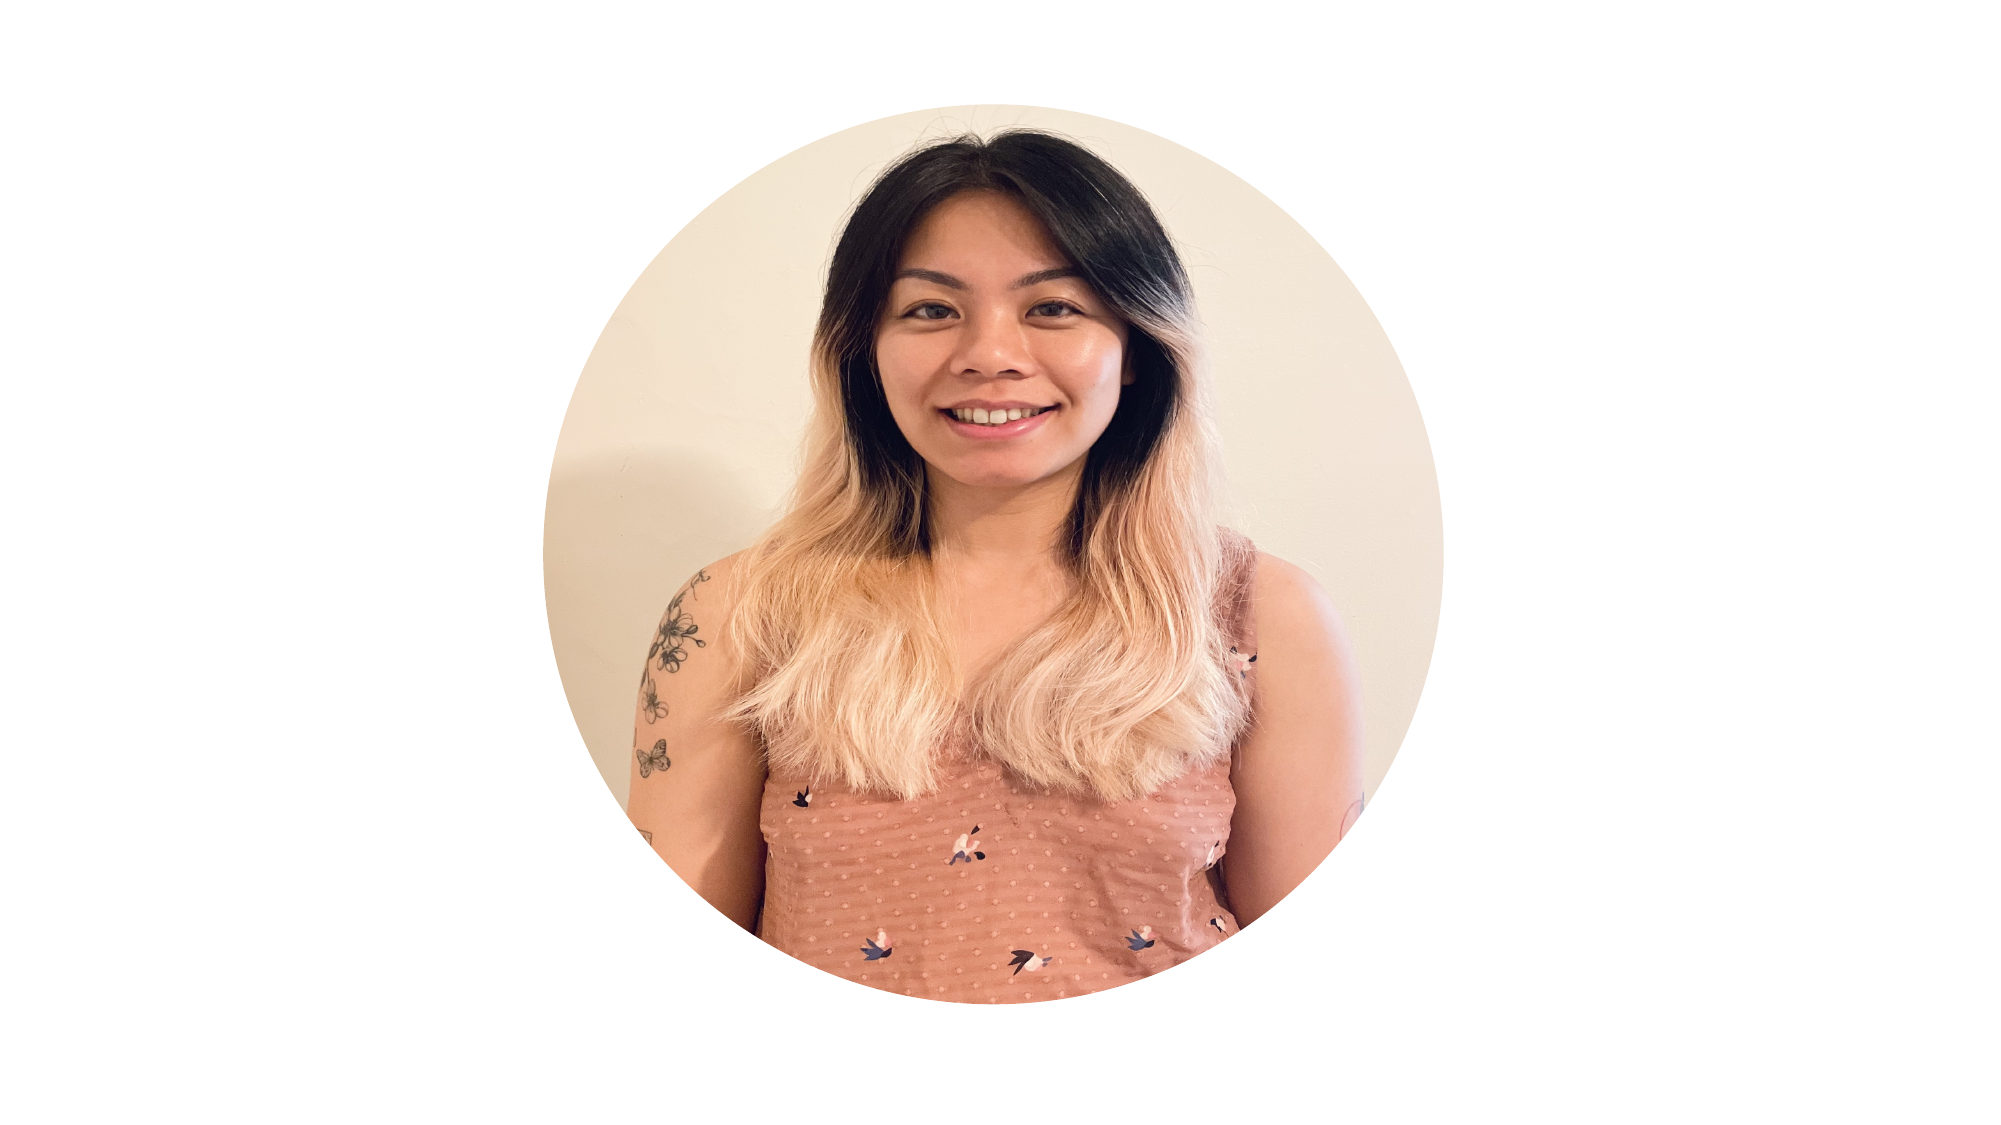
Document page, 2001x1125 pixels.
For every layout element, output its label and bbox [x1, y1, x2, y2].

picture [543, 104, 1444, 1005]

------------

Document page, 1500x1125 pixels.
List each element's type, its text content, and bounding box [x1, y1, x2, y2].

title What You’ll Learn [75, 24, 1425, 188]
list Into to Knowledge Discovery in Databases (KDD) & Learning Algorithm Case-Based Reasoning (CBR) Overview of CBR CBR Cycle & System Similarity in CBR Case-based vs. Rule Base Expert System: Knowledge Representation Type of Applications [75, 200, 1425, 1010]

------------

Instructions to follow - Copy all lines from the entries that contain the word "Document".

Answer for this exercise -
Document page, 2001x1125 pixels.
Document page, 1500x1125 pixels.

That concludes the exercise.